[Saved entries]
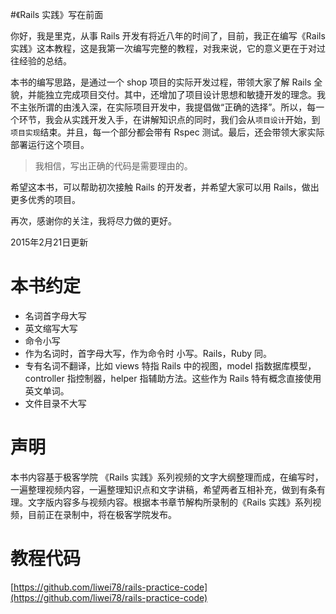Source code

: #《Rails 实践》写在前面

你好，我是里克，从事 Rails 开发有将近八年的时间了，目前，我正在编写《Rails 实践》这本教程，这是我第一次编写完整的教程，对我来说，它的意义更在于对过往经验的总结。

本书的编写思路，是通过一个 shop 项目的实际开发过程，带领大家了解 Rails 全貌，并能独立完成项目交付。其中，还增加了项目设计思想和敏捷开发的理念。我不主张所谓的由浅入深，在实际项目开发中，我提倡做“正确的选择”。所以，每一个环节，我会从实践开发入手，在讲解知识点的同时，我们会从`项目设计`开始，到`项目实现`结束。并且，每一个部分都会带有 Rspec 测试。最后，还会带领大家实际部署运行这个项目。

> 我相信，写出正确的代码是需要理由的。

希望这本书，可以帮助初次接触 Rails 的开发者，并希望大家可以用 Rails，做出更多优秀的项目。

再次，感谢你的关注，我将尽力做的更好。

2015年2月21日更新

# 本书约定

* 名词首字母大写
* 英文缩写大写
* 命令小写
* 作为名词时，首字母大写，作为命令时 小写。Rails，Ruby 同。
* 专有名词不翻译，比如 views 特指 Rails 中的视图，model 指数据库模型，controller 指控制器，helper 指辅助方法。这些作为 Rails 特有概念直接使用英文单词。
* 文件目录不大写

# 声明

本书内容基于极客学院 《Rails 实践》系列视频的文字大纲整理而成，在编写时，一遍整理视频内容，一遍整理知识点和文字讲稿，希望两者互相补充，做到有条有理。文字版内容多与视频内容。根据本书章节解构所录制的《Rails 实践》系列视频，目前正在录制中，将在极客学院发布。

# 教程代码

[https://github.com/liwei78/rails-practice-code](https://github.com/liwei78/rails-practice-code)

▸ **About this exercise**
Arrange every line of the listing above as a numbered list, skipping the blank lines. Leave the pictures out of your answer.

▸ **Exercise solution**
1. Source code
2. : #《Rails 实践》写在前面
3. 你好，我是里克，从事 Rails 开发有将近八年的时间了，目前，我正在编写《Rails 实践》这本教程，这是我第一次编写完整的教程，对我来说，它的意义更在于对过往经验的总结。
4. 本书的编写思路，是通过一个 shop 项目的实际开发过程，带领大家了解 Rails 全貌，并能独立完成项目交付。其中，还增加了项目设计思想和敏捷开发的理念。我不主张所谓的由浅入深，在实际项目开发中，我提倡做“正确的选择”。所以，每一个环节，我会从实践开发入手，在讲解知识点的同时，我们会从`项目设计`开始，到`项目实现`结束。并且，每一个部分都会带有 Rspec 测试。最后，还会带领大家实际部署运行这个项目。
5. > 我相信，写出正确的代码是需要理由的。
6. 希望这本书，可以帮助初次接触 Rails 的开发者，并希望大家可以用 Rails，做出更多优秀的项目。
7. 再次，感谢你的关注，我将尽力做的更好。
8. 2015年2月21日更新
9. # 本书约定
10. * 名词首字母大写
11. * 英文缩写大写
12. * 命令小写
13. * 作为名词时，首字母大写，作为命令时 小写。Rails，Ruby 同。
14. * 专有名词不翻译，比如 views 特指 Rails 中的视图，model 指数据库模型，controller 指控制器，helper 指辅助方法。这些作为 Rails 特有概念直接使用英文单词。
15. * 文件目录不大写
16. # 声明
17. 本书内容基于极客学院 《Rails 实践》系列视频的文字大纲整理而成，在编写时，一遍整理视频内容，一遍整理知识点和文字讲稿，希望两者互相补充，做到有条有理。文字版内容多与视频内容。根据本书章节解构所录制的《Rails 实践》系列视频，目前正在录制中，将在极客学院发布。
18. # 教程代码
19. [https://github.com/liwei78/rails-practice-code](https://github.com/liwei78/rails-practice-code)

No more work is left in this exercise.